» Exercise text
┌────────

I'm using databricks, and I have a repo in which I have a basic python module within which I define a class. I'm able to import and access the class and its methods from the databricks notebook.
One of the methods within the class within the module looks like this (simplified)
def read_raw_json(self):
self.df = spark.read.format("json").load(f"{self.base_savepath}/{self.resource}/{self.resource}*.json")
When I execute this particular method within the databricks notebook it gives me a NameError
that 'spark' is not defined. The databricks runtime instantiates with a spark session stored in a variable called "spark". I assumed any methods executed in that runtime would inherit from the parent scope.
Anyone know why this isn't the case?
EDIT: I was able to get it to work by passing it the spark variable from within the notebook as an object to my class instantiation. But I don't want to call this an answer yet, because I'm not sure why I needed to.
python files (not notebooks) don't have spark
initiated at them.
when you import the function python raises a NameError
as it tried to understand the read_raw_json
which references an unknown spark object.
you can modify the python file like this and everything will work fine:
from pyspark.sql import SparkSession
def read_raw_json(self):
spark = SparkSession.builder.getOrCreate()
self.df = spark.read.format("json").load(f"{self.base_savepath}/{self.resource}/{self.resource}*.json")

└────────

» Collected material
┌────────

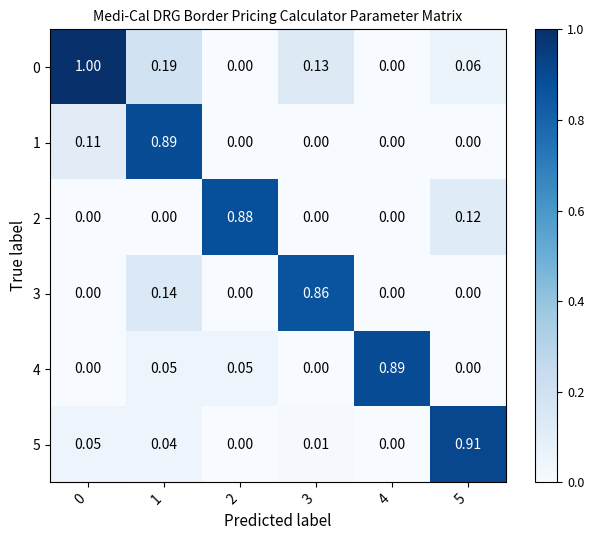

Between 1 and 3, which series saw the biggest shift?

1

└────────

» Study questions
a – Answer these questions from the Databricks thread:
(i) What error does running the method in the Databricks notebook produce?
(ii) According to the edit, how did the asker get the method to work?
(iii) What line does the reply add inside read_raw_json?
b – Please write down the Databricks thread from "One of the methods" to "the parent scope.", copying it word for word.
The material above stands apart from the Databricks thread.

» Results for the exercise
a –
(i) A NameError saying that 'spark' is not defined.
(ii) By passing the spark variable from within the notebook as an object to the class instantiation.
(iii) spark = SparkSession.builder.getOrCreate()

b –
One of the methods within the class within the module looks like this (simplified)
def read_raw_json(self):
self.df = spark.read.format("json").load(f"{self.base_savepath}/{self.resource}/{self.resource}*.json")
When I execute this particular method within the databricks notebook it gives me a NameError
that 'spark' is not defined. The databricks runtime instantiates with a spark session stored in a variable called "spark". I assumed any methods executed in that runtime would inherit from the parent scope.